## Task to carry out
Where a line in the listing below holds "présenté", add it to the tally, and reply with that tally alone.
Given data Block Start
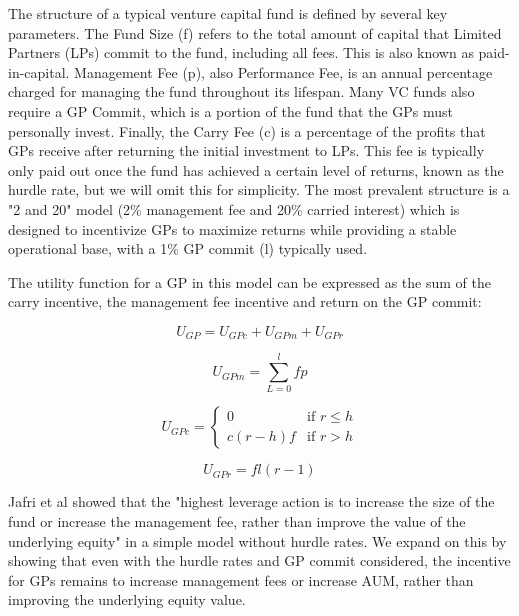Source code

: \documentclass[a4paper, oneside]{discothesis}
\begin{document}
The structure of a typical venture capital fund is defined by several key parameters. The Fund Size (f) refers to the total amount of capital that Limited Partners (LPs) commit to the fund, including all fees. This is also known as paid-in-capital. Management Fee (p), also Performance Fee, is an annual percentage charged for managing the fund throughout its lifespan. Many VC funds also require a GP Commit, which is a portion of the fund that the GPs must personally invest. Finally, the Carry Fee (c) is a percentage of the profits that GPs receive after returning the initial investment to LPs. This fee is typically only paid out once the fund has achieved a certain level of returns, known as the hurdle rate, but we will omit this for simplicity. The most prevalent structure is a "2 and 20" model (2\% management fee and 20\% carried interest) which is designed to incentivize GPs to maximize returns while providing a stable operational base, with a 1\% GP commit (l) typically used. 

The utility function for a GP in this model can be expressed as the sum of the carry incentive, the management fee incentive and return on the GP commit:

\begin{equation}
U_{GP} = U_{GPc} + U_{GPm} + U_{GPr}
\end{equation}

\begin{equation}
U_{GPm} = \sum_{L=0}^l fp
\end{equation}

\begin{equation}
U_{GPc} = \begin{cases}
    0 & \text{if } r \leq h \\
    c(r-h)f & \text{if } r > h
    \end{cases}
\end{equation}

\begin{equation}
U_{GPr} = fl(r-1)
\end{equation}

Jafri et al showed that the "highest leverage action is to increase the size of the fund or increase the management fee, rather than improve the value of the underlying equity" \cite{Jafri_distributed_vc} in a simple model without hurdle rates. We expand on this by showing that even with the hurdle rates and GP commit considered, the incentive for GPs remains to increase management fees or increase AUM, rather than improving the underlying equity value.
\end{document}
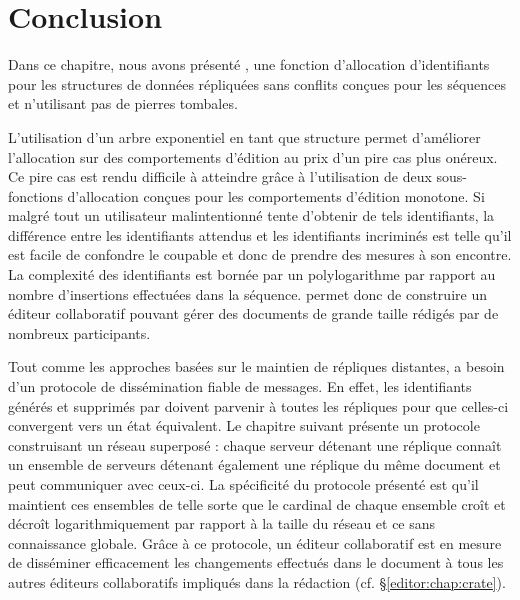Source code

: 
\section{Conclusion}
\label{repl:sec:conclusion}

Dans ce chapitre, nous avons présenté \LSEQ, une fonction d'allocation
d'identifiants pour les structures de données répliquées sans conflits conçues
pour les séquences et n'utilisant pas de pierres tombales.

L'utilisation d'un arbre exponentiel en tant que structure permet d'améliorer
l'allocation sur des comportements d'édition au prix d'un pire cas plus
onéreux. Ce pire cas est rendu difficile à atteindre grâce à l'utilisation de
deux sous-fonctions d'allocation conçues pour les comportements d'édition
monotone. Si malgré tout un utilisateur malintentionné tente d'obtenir de tels
identifiants, la différence entre les identifiants attendus et les identifiants
incriminés est telle qu'il est facile de confondre le coupable et donc de
prendre des mesures à son encontre. La complexité des identifiants \LSEQ est
bornée par un polylogarithme par rapport au nombre d'insertions effectuées
dans la séquence. \LSEQ permet donc de construire un éditeur collaboratif pouvant
gérer des documents de grande taille rédigés par de nombreux participants.

Tout comme les approches basées sur le maintien de répliques distantes, \LSEQ a
besoin d'un protocole de dissémination fiable de messages. En effet, les
identifiants générés et supprimés par \LSEQ doivent parvenir à toutes les
répliques pour que celles-ci convergent vers un état équivalent.  Le chapitre
suivant présente un protocole construisant un réseau superposé : chaque serveur
détenant une réplique connaît un ensemble de serveurs détenant également une
réplique du même document et peut communiquer avec ceux-ci. La spécificité du
protocole présenté est qu'il maintient ces ensembles de telle sorte que le
cardinal de chaque ensemble croît et décroît logarithmiquement par rapport à la
taille du réseau et ce sans connaissance globale. Grâce à ce protocole, un
éditeur collaboratif est en mesure de disséminer efficacement les changements
effectués dans le document à tous les autres éditeurs collaboratifs impliqués
dans la rédaction (cf. §\ref{editor:chap:crate}).


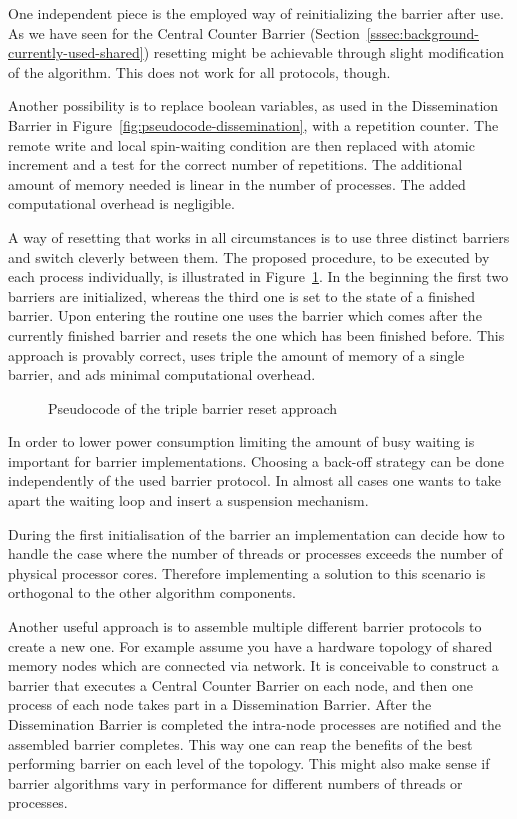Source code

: \documentclass[a4paper, 10pt]{article}
\begin{document}
One independent piece is the employed way of reinitializing the barrier after use. As we have seen for the Central Counter Barrier (Section~\ref{sssec:background-currently-used-shared}) resetting might be achievable through slight modification of the algorithm. This does not work for all protocols, though.

Another possibility is to replace boolean variables, as used in the Dissemination Barrier in Figure~\ref{fig:pseudocode-dissemination}, with a repetition counter. The remote write and local spin-waiting condition are then replaced with atomic increment and a test for the correct number of repetitions. The additional amount of memory needed is linear in the number of processes. The added computational overhead is negligible.

A way of resetting that works in all circumstances is to use three distinct barriers and switch cleverly between them. The proposed procedure, to be executed by each process individually, is illustrated in Figure~\ref{fig:pseudocode-triple-reset}. In the beginning the first two barriers are initialized, whereas the third one is set to the state of a finished barrier. Upon entering the routine one uses the barrier which comes after the currently finished barrier and resets the one which has been finished before. This approach is provably correct, uses triple the amount of memory of a single barrier, and ads minimal computational overhead.

\begin{figure}[htpb]
	\centering
	
	\caption{Pseudocode of the triple barrier reset approach}
	\label{fig:pseudocode-triple-reset}
\end{figure}

In order to lower power consumption limiting the amount of busy waiting is important for barrier implementations. Choosing a back-off strategy can be done independently of the used barrier protocol. In almost all cases one wants to take apart the waiting loop and insert a suspension mechanism.

During the first initialisation of the barrier an implementation can decide how to handle the case where the number of threads or processes exceeds the number of physical processor cores. Therefore implementing a solution to this scenario is orthogonal to the other algorithm components.

Another useful approach is to assemble multiple different barrier protocols to create a new one. For example assume you have a hardware topology of shared memory nodes which are connected via network. It is conceivable to construct a barrier that executes a Central Counter Barrier on each node, and then one process of each node takes part in a Dissemination Barrier. After the Dissemination Barrier is completed the intra-node processes are notified and the assembled barrier completes.
This way one can reap the benefits of the best performing barrier on each level of the topology.
This might also make sense if barrier algorithms vary in performance for different numbers of threads or processes.
\end{document}
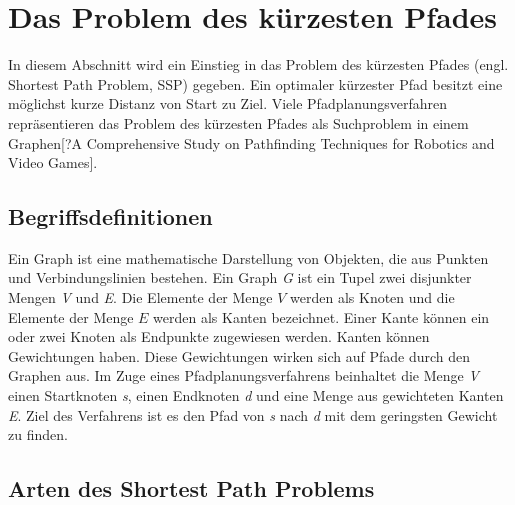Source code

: \chapter{Das Problem des kürzesten Pfades}

In diesem Abschnitt wird ein Einstieg in das Problem des kürzesten Pfades (engl. Shortest Path Problem, SSP) gegeben. Ein optimaler kürzester Pfad besitzt eine möglichst kurze Distanz von Start zu Ziel\cite{Madkour.2017}. Viele Pfadplanungsverfahren repräsentieren das Problem des kürzesten Pfades als Suchproblem in einem Graphen[?A Comprehensive Study on Pathfinding Techniques for Robotics and Video Games]. %

\section{Begriffsdefinitionen}

Ein Graph ist eine mathematische Darstellung von Objekten, die aus Punkten und Verbindungslinien bestehen. Ein Graph \textit{G} ist ein Tupel zwei disjunkter Mengen \textit{V} und \textit{E}. Die Elemente der Menge $V$ werden als Knoten und die Elemente der Menge $E$ werden als Kanten bezeichnet. Einer Kante können ein oder zwei Knoten als Endpunkte zugewiesen werden. Kanten können Gewichtungen haben. Diese Gewichtungen wirken sich auf Pfade durch den Graphen aus\cite{Gross.2004}. Im Zuge eines Pfadplanungsverfahrens beinhaltet die Menge \textit{V} einen Startknoten \textit{s}, einen Endknoten \textit{d} und eine Menge aus gewichteten Kanten \textit{E}. %
Ziel des Verfahrens ist es den Pfad von \textit{s} nach \textit{d} mit dem geringsten Gewicht zu finden\cite{Madkour.2017}. 



\section{Arten des Shortest Path Problems}

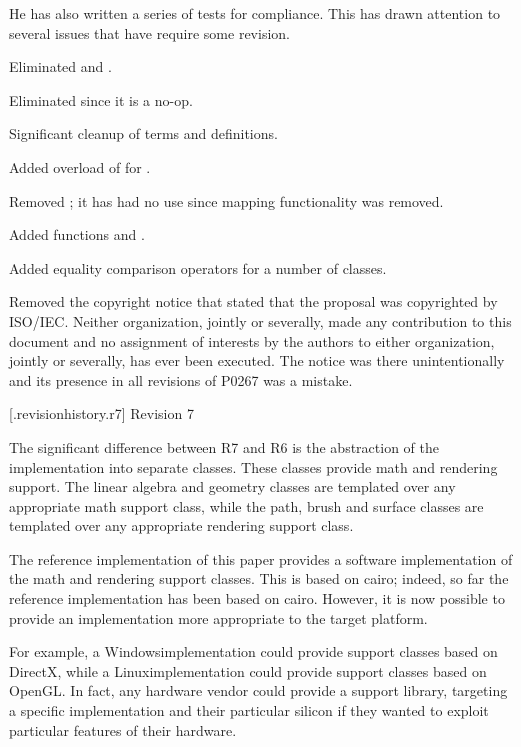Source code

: \pnum
He has also written a series of tests for compliance. This has drawn attention to several issues that have require some revision.

\pnum
Eliminated  and .

\pnum
Eliminated  since it is a no-op.

\pnum
Significant cleanup of terms and definitions.

\pnum
Added overload of  for .

\pnum
Removed ; it has had no use since mapping functionality was removed.

\pnum
Added functions  and .

\pnum
Added equality comparison operators for a number of classes.

\pnum
Removed the copyright notice that stated that the proposal was copyrighted by ISO/IEC. Neither organization, jointly or severally, made any contribution to this document and no assignment of interests by the authors to either organization, jointly or severally, has ever been executed. The notice was there unintentionally and its presence in all revisions of P0267 was a mistake.

 [\iotwod.revisionhistory.r7] {Revision 7}

\pnum
The significant difference between R7 and R6 is the abstraction of the implementation into separate classes. These classes provide math and rendering support. The linear algebra and geometry classes are templated over any appropriate math support class, while the path, brush and surface classes are templated over any appropriate rendering support class.

\pnum
The reference implementation of this paper provides a software implementation of the math and rendering support classes. This is based on cairo; indeed, so far the reference implementation has been based on cairo. However, it is now possible to provide an implementation more appropriate to the target platform.

\pnum
For example, a Windows\textregistered implementation could provide support classes based on DirectX\textregistered, while a Linux\textregistered implementation could provide support classes based on OpenGL\textregistered. In fact, any hardware vendor could provide a support library, targeting a specific implementation and their particular silicon if they wanted to exploit particular features of their hardware.

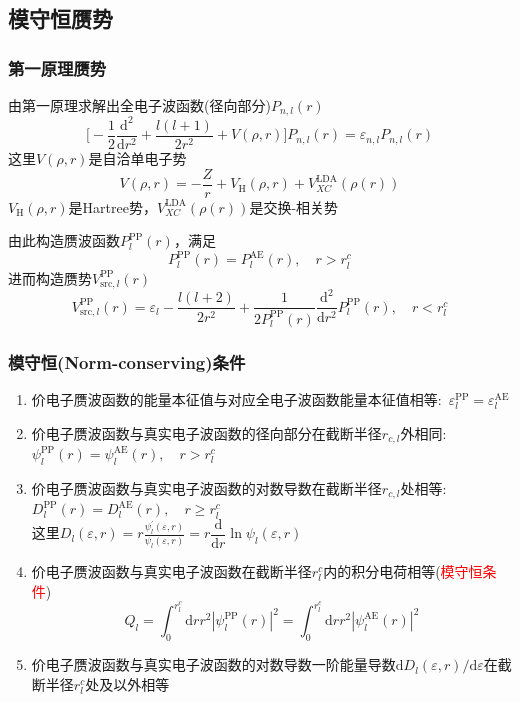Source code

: \subsection{模守恒赝势}
\frame
{
	\frametitle{第一原理赝势}
		由第一原理求解出全电子波函数(径向部分)$P_{n,l}(r)$
			\begin{displaymath}
				\bigg[-\dfrac12\dfrac{\mathrm{d}^2}{\mathrm{d}r^2}+\dfrac{l(l+1)}{2r^2}+V(\rho,r)\bigg]P_{n,l}(r)=\varepsilon_{n,l}P_{n,l}(r)
			\end{displaymath}
			这里$V(\rho,r)$是自洽单电子势
			$$V(\rho,r)=-\frac{Z}r+V_{\mathrm H}(\rho,r)+V_{XC}^{\mathrm{LDA}}(\rho(r))$$
			$V_{\mathrm H}(\rho,r)$是\textrm{Hartree}势，$V_{XC}^{\mathrm{LDA}}(\rho(r))$是交换-相关势

			由此构造赝波函数$P_l^{\mathrm{PP}}(r)$，满足
			$$P_l^{\mathrm{PP}}(r)=P_l^{\mathrm{AE}}(r),\quad r>r_{l}^c$$
			进而构造赝势$V_{\mathrm{src},l}^{\mathrm{PP}}(r)$
			$$V_{\mathrm{src},l}^{\mathrm{PP}}(r)=\varepsilon_l-\dfrac{l(l+2)}{2r^2}+\dfrac{1}{2P_l^{\mathrm{PP}}(r)}\dfrac{\mathrm{d}^2}{\mathrm{d}r^2}P_l^{\mathrm{PP}}(r),\quad r<r_{l}^c$$
}

\frame
{
	\frametitle{模守恒\textrm{(Norm-conserving)}条件}
	\begin{enumerate}
		\item 价电子赝波函数的能量本征值与对应全电子波函数能量本征值相等:~$\varepsilon_l^{\mathrm{PP}}=\varepsilon_l^{\mathrm{AE}}$
		\item 价电子赝波函数与真实电子波函数的径向部分在截断半径$r_{c,l}$外相同:~$\psi_l^{\mathrm{PP}}(r)=\psi_l^{\mathrm{AE}}(r),\quad r>r_{l}^c$
		\item 价电子赝波函数与真实电子波函数的对数导数在截断半径$r_{c,l}$处相等:~$D_l^{\mathrm{PP}}(r)=D_l^{\mathrm{AE}}(r),\quad r\geqslant r_{l}^c$\\
		这里$D_l(\varepsilon,r)=r\frac{\psi_l^{\prime}(\varepsilon,r)}{\psi_l(\varepsilon,r)}=r\dfrac{\mathrm{d}}{\mathrm{d}r}\ln\psi_l(\varepsilon,r)$
		\item 价电子赝波函数与真实电子波函数在截断半径$r_{l}^c$内的积分电荷相等(\textcolor{red}{模守恒条件})
			$$Q_l=\int_0^{r_{l}^c}\mathrm{d}rr^2|\psi_l^{\mathrm{PP}}(r)|^2=\int_0^{r_{l}^c}\mathrm{d}rr^2|\psi_l^{\mathrm{AE}}(r)|^2$$
		\item 价电子赝波函数与真实电子波函数的对数导数一阶能量导数$\mathrm{d}D_l(\varepsilon,r)/\mathrm{d}\varepsilon$在截断半径$r_{l}^c$处及以外相等
	\end{enumerate}
}

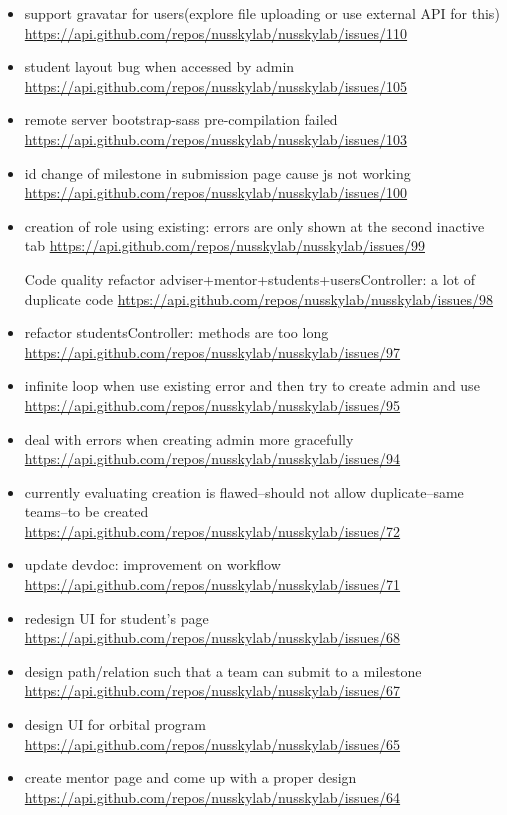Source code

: {\begin{itemize}[noitemsep]
    \item support gravatar for users(explore file uploading or use external API for this) \url{https://api.github.com/repos/nusskylab/nusskylab/issues/110} 
    \item student layout bug when accessed by admin \url{https://api.github.com/repos/nusskylab/nusskylab/issues/105} 
    \item remote server bootstrap-sass pre-compilation failed \url{https://api.github.com/repos/nusskylab/nusskylab/issues/103} 
    \item id change of milestone in submission page cause js not working \url{https://api.github.com/repos/nusskylab/nusskylab/issues/100} 
    \item creation of role using existing: errors are only shown at the second inactive tab \url{https://api.github.com/repos/nusskylab/nusskylab/issues/99} 
    \item [Code quality]refactor adviser+mentor+students+usersController: a lot of duplicate code \url{https://api.github.com/repos/nusskylab/nusskylab/issues/98} 
    \item refactor studentsController: methods are too long \url{https://api.github.com/repos/nusskylab/nusskylab/issues/97} 
    \item infinite loop when use existing error and then try to create admin and use \url{https://api.github.com/repos/nusskylab/nusskylab/issues/95} 
    \item deal with errors when creating admin more gracefully \url{https://api.github.com/repos/nusskylab/nusskylab/issues/94} 
    \item currently evaluating creation is flawed--should not allow duplicate--same teams--to be created \url{https://api.github.com/repos/nusskylab/nusskylab/issues/72} 
    \item update devdoc: improvement on workflow \url{https://api.github.com/repos/nusskylab/nusskylab/issues/71} 
    \item redesign UI for student's page \url{https://api.github.com/repos/nusskylab/nusskylab/issues/68} 
    \item design path/relation such that a team can submit to a milestone \url{https://api.github.com/repos/nusskylab/nusskylab/issues/67} 
    \item design UI for orbital program \url{https://api.github.com/repos/nusskylab/nusskylab/issues/65} 
    \item create mentor page and come up with a proper design \url{https://api.github.com/repos/nusskylab/nusskylab/issues/64} 

\end{itemize}}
Given data Block End
## Solution below
2